§ TASK TO COMPLETE:
Could you write out the lines between the one holding "### **Requirements**" and the one holding "(install here: https://scikit-learn.org/stable/install.html)", inclusive, substituting "prerequisites" for "dependencies" and leaving everything else unchanged?

§ DATA RECORDS:
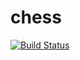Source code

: # chess
[![Build Status](https://travis-ci.com/malou-c/chessviz.svg?branch=master)](https://github.com/malou-c/chessviz)
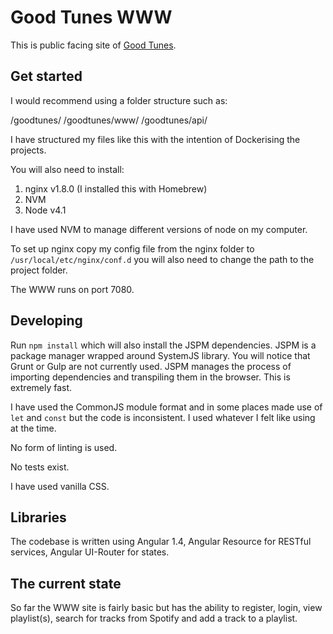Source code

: # Good Tunes WWW

This is public facing site of [Good Tunes](http://www.goodtunes.org).

## Get started

I would recommend using a folder structure such as:

/goodtunes/
/goodtunes/www/
/goodtunes/api/

I have structured my files like this with the intention of Dockerising the projects.

You will also need to install:

1. nginx v1.8.0 (I installed this with Homebrew)
2. NVM
3. Node v4.1

I have used NVM to manage different versions of node on my computer.

To set up nginx copy my config file from the nginx folder to `/usr/local/etc/nginx/conf.d` you will also need to change the path to the project folder.

The WWW runs on port 7080.

## Developing

Run `npm install` which will also install the JSPM dependencies. JSPM is a package manager wrapped around SystemJS library. You will notice that Grunt or Gulp are not currently used. JSPM manages the process of importing dependencies and transpiling them in the browser. This is extremely fast.

I have used the CommonJS module format and in some places made use of `let` and `const` but the code is inconsistent. I used whatever I felt like using at the time.

No form of linting is used.

No tests exist.

I have used vanilla CSS.

## Libraries

The codebase is written using Angular 1.4, Angular Resource for RESTful services, Angular UI-Router for states.

## The current state

So far the WWW site is fairly basic but has the ability to register, login, view playlist(s), search for tracks from Spotify and add a track to a playlist.
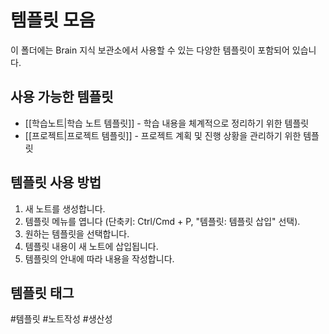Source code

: # 템플릿 모음

이 폴더에는 Brain 지식 보관소에서 사용할 수 있는 다양한 템플릿이 포함되어 있습니다.

## 사용 가능한 템플릿

- [[학습노트|학습 노트 템플릿]] - 학습 내용을 체계적으로 정리하기 위한 템플릿
- [[프로젝트|프로젝트 템플릿]] - 프로젝트 계획 및 진행 상황을 관리하기 위한 템플릿

## 템플릿 사용 방법

1. 새 노트를 생성합니다.
2. 템플릿 메뉴를 엽니다 (단축키: Ctrl/Cmd + P, "템플릿: 템플릿 삽입" 선택).
3. 원하는 템플릿을 선택합니다.
4. 템플릿 내용이 새 노트에 삽입됩니다.
5. 템플릿의 안내에 따라 내용을 작성합니다.

## 템플릿 태그

#템플릿 #노트작성 #생산성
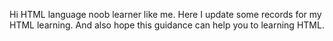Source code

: Hi HTML language noob learner like me. Here I update some records for my HTML learning. And also hope this guidance can help you to learning HTML.
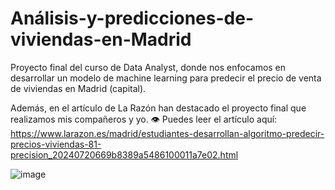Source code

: # Análisis-y-predicciones-de-viviendas-en-Madrid
Proyecto final del curso de Data Analyst, donde nos enfocamos en desarrollar un modelo de machine learning para predecir el precio de venta de viviendas en Madrid (capital).

Además, en el artículo de La Razón han destacado el proyecto final que realizamos mis compañeros y yo.
👁 Puedes leer el artículo aquí: https://www.larazon.es/madrid/estudiantes-desarrollan-algoritmo-predecir-precios-viviendas-81-precision_20240720669b8389a5486100011a7e02.html


![image](https://github.com/user-attachments/assets/e20b7429-5027-4ef4-b8b2-9c238900a6fd)

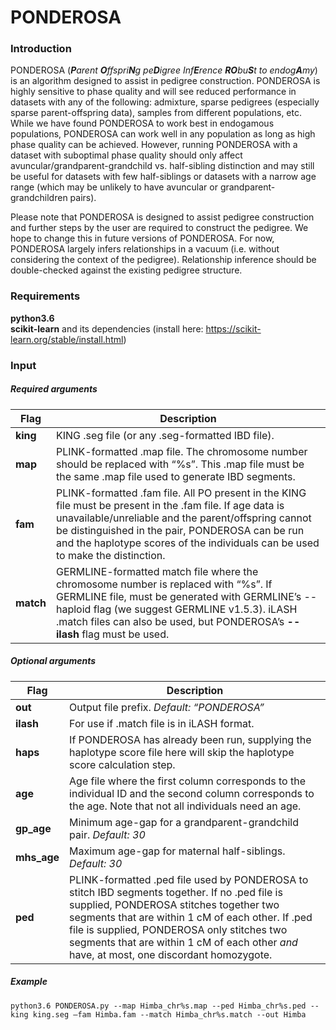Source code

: # PONDEROSA

### **Introduction**  
PONDEROSA (_**P**arent **O**ffspri**N**g pe**D**igree Inf**E**rence **RO**bu**S**t to endog**A**my_) is an algorithm designed to assist in pedigree construction. PONDEROSA is highly sensitive to phase quality and will see reduced performance in datasets with any of the following: admixture, sparse pedigrees (especially sparse parent-offspring data), samples from different populations, etc. While we have found PONDEROSA to work best in endogamous populations, PONDEROSA can work well in any population as long as high phase quality can be achieved. However, running PONDEROSA with a dataset with suboptimal phase quality should only affect avuncular/grandparent-grandchild vs. half-sibling distinction and may still be useful for datasets with few half-siblings or datasets with a narrow age range (which may be unlikely to have avuncular or grandparent-grandchildren pairs).  

Please note that PONDEROSA is designed to assist pedigree construction and further steps by the user are required to construct the pedigree. We hope to change this in future versions of PONDEROSA. For now, PONDEROSA largely infers relationships in a vacuum (i.e. without considering the context of the pedigree). Relationship inference should be double-checked against the existing pedigree structure.  

### **Requirements**
**python3.6**  
**scikit-learn** and its dependencies (install here: https://scikit-learn.org/stable/install.html)  

### **Input**  
##### _Required arguments_  
| Flag | Description |
| ---- | ----------- |
|**king** | KING .seg file (or any .seg-formatted IBD file). |
|**map** | PLINK-formatted .map file. The chromosome number should be replaced with “%s”. This .map file must be the same .map file used to generate IBD segments. |
|**fam** | PLINK-formatted .fam file. All PO present in the KING file must be present in the .fam file. If age data is unavailable/unreliable and the parent/offspring cannot be distinguished in the pair, PONDEROSA can be run and the haplotype scores of the individuals can be used to make the distinction. |
|**match** | GERMLINE-formatted match file where the chromosome number is replaced with “%s”. If GERMLINE file, must be generated with GERMLINE’s --haploid flag (we suggest GERMLINE v1.5.3). iLASH .match files can also be used, but PONDEROSA’s **\-\-ilash** flag must be used.|

##### _Optional arguments_  
| Flag | Description |
| ---- | ----------- |
|**out** | Output file prefix. _Default: “PONDEROSA”_ |
|**ilash** | For use if .match file is in iLASH format. |
|**haps** | If PONDEROSA has already been run, supplying the haplotype score file here will skip the haplotype score calculation step. |
|**age** | Age file where the first column corresponds to the individual ID and the second column corresponds to the age. Note that not all individuals need an age. |
|**gp_age** | Minimum age-gap for a grandparent-grandchild pair. _Default: 30_ |
|**mhs_age** | Maximum age-gap for maternal half-siblings. _Default: 30_ |
|**ped** | PLINK-formatted .ped file used by PONDEROSA to stitch IBD segments together. If no .ped file is supplied, PONDEROSA stitches together two segments that are within 1 cM of each other. If .ped file is supplied, PONDEROSA only stitches two segments that are within 1 cM of each other _and_ have, at most, one discordant homozygote.|  

##### _Example_
`python3.6 PONDEROSA.py --map Himba_chr%s.map --ped Himba_chr%s.ped --king king.seg –fam Himba.fam --match Himba_chr%s.match --out Himba`

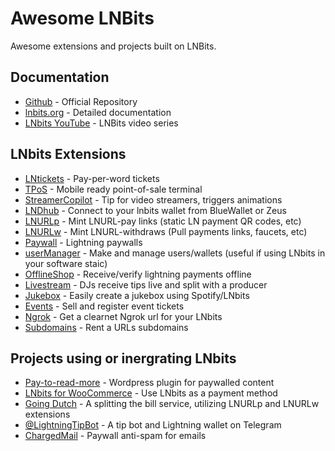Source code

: # Awesome LNBits

Awesome extensions and projects built on LNBits.

## Documentation

- [Github](https://github.com/lnbits/lnbits) - Official Repository
- [lnbits.org](https://lnbits.org) - Detailed documentation
- [LNbits YouTube](https://www.youtube.com/playlist?list=PLPj3KCksGbSYG0ciIQUWJru1dWstPHshe) - LNBits video series

## LNbits Extensions

- [LNtickets](https://github.com/lnbits/lnbits/tree/master/lnbits/extensions/lnticket) - Pay-per-word tickets
- [TPoS](https://github.com/lnbits/lnbits/tree/master/lnbits/extensions/tpos) - Mobile ready point-of-sale terminal
- [StreamerCopilot](https://github.com/lnbits/lnbits/tree/master/lnbits/extensions/copilot) - Tip for video streamers, triggers animations
- [LNDhub](https://github.com/lnbits/lnbits/tree/master/lnbits/extensions/lndhub) - Connect to your lnbits wallet from BlueWallet or Zeus
- [LNURLp](https://github.com/lnbits/lnbits/tree/master/lnbits/extensions/lnurlp) - Mint LNURL-pay links (static LN payment QR codes, etc)
- [LNURLw](https://github.com/lnbits/lnbits/tree/master/lnbits/extensions/lnurlw) - Mint LNURL-withdraws (Pull payments links, faucets, etc)
- [Paywall](https://github.com/lnbits/lnbits/tree/master/lnbits/extensions/paywall) - Lightning paywalls
- [userManager](https://github.com/lnbits/lnbits/tree/master/lnbits/extensions/usermanager) - Make and manage users/wallets (useful if using LNbits in your software staic)
- [OfflineShop](https://github.com/lnbits/lnbits/tree/master/lnbits/extensions/watchonly) - Receive/verify lightning payments offline
- [Livestream](https://github.com/lnbits/lnbits/tree/master/lnbits/extensions/livestream) - DJs receive tips live and split with a producer
- [Jukebox](https://github.com/lnbits/lnbits/tree/master/lnbits/extensions/jukebox) - Easily create a jukebox using Spotify/LNbits
- [Events](https://github.com/lnbits/lnbits/tree/master/lnbits/extensions/events) - Sell and register event tickets
- [Ngrok](https://github.com/lnbits/lnbits/tree/master/lnbits/extensions/ngrok) - Get a clearnet Ngrok url for your LNbits
- [Subdomains](https://github.com/lnbits/lnbits/tree/master/lnbits/extensions/subdomains) - Rent a URLs subdomains

## Projects using or inergrating LNbits

- [Pay-to-read-more](https://github.com/schulterklopfer/ptrm) - Wordpress plugin for paywalled content
- [LNbits for WooCommerce](https://gitlab.com/sovereign-individuals/lnbits-for-woocommerce) - Use LNbits as a payment method
- [Going Dutch](https://goingdutch.pm) - A splitting the bill service, utilizing LNURLp and LNURLw extensions
- [@LightningTipBot](https://github.com/LightningTipBot/LightningTipBot) - A tip bot and Lightning wallet on Telegram
- [ChargedMail](https://github.com/shocknet/chargedMail) - Paywall anti-spam for emails
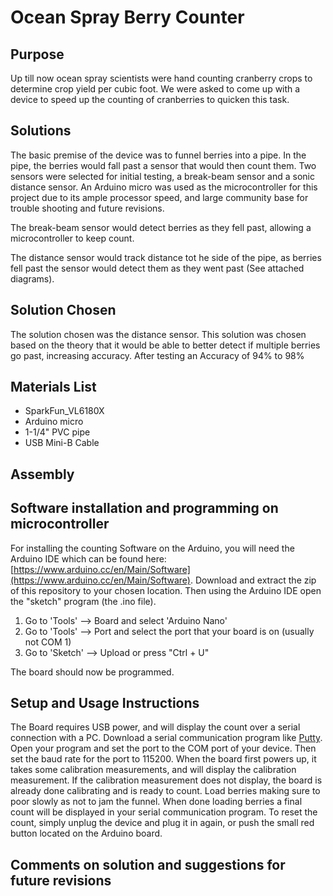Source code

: # Ocean Spray Berry Counter
## Purpose
Up till now ocean spray scientists were hand counting cranberry crops to determine crop yield per cubic foot.  We were asked to come up with a device to speed up the counting of cranberries to quicken this task.
## Solutions
The basic premise of the device was to funnel berries into a pipe. In the pipe, the berries would fall past a sensor that would then count them.  Two sensors were selected for initial testing, a break-beam sensor and a sonic distance sensor.  An Arduino micro was used as the microcontroller for this project due to its ample processor speed, and large community base for trouble shooting and future revisions.

The break-beam sensor would detect berries as they fell past, allowing a microcontroller to keep count.  

The distance sensor would track distance tot he side of the pipe, as berries fell past the sensor would detect them as they went past  (See attached diagrams).
## Solution Chosen
The solution chosen was the distance sensor.  This solution was chosen based on the theory that it would be able to better detect if multiple berries go past, increasing accuracy.  After testing an Accuracy of 94% to 98%

## Materials List
* SparkFun_VL6180X
* Arduino micro
* 1-1/4" PVC pipe
* USB Mini-B Cable

## Assembly 

## Software installation and programming on microcontroller
For installing the counting Software on the Arduino, you will need the Arduino IDE which can be found here: [https://www.arduino.cc/en/Main/Software](https://www.arduino.cc/en/Main/Software). Download and extract the zip of this repository to your chosen location.  Then using the Arduino IDE open the "sketch" program (the .ino file).
1. Go to 'Tools' --> Board and select 'Arduino Nano'
2. Go to 'Tools' --> Port and select the port that your board is on (usually not COM 1)
3. Go to 'Sketch' --> Upload or press "Ctrl + U"

The board should now be programmed.

## Setup and Usage Instructions
The Board requires USB power, and will display the count over a serial connection with a PC.
Download a serial communication program like [Putty](http://www.putty.org/).  Open your program and set the port to the COM port of your device.  Then set the baud rate for the port to 115200.  When the board first powers up, it takes some calibration measurements, and will display the calibration measurement.  If the calibration measurement does not display, the board is already done calibrating and is ready to count.  Load berries making sure to poor slowly as not to jam the funnel.  When done loading berries a final count will be displayed in your serial communication program.  To reset the count, simply unplug the device and plug it in again, or push the small red button located on the Arduino board.

## Comments on solution and suggestions for future revisions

§ ANSWER BOX:
### **Requirements**
**python3.6**  
**scikit-learn** and its prerequisites (install here: https://scikit-learn.org/stable/install.html)  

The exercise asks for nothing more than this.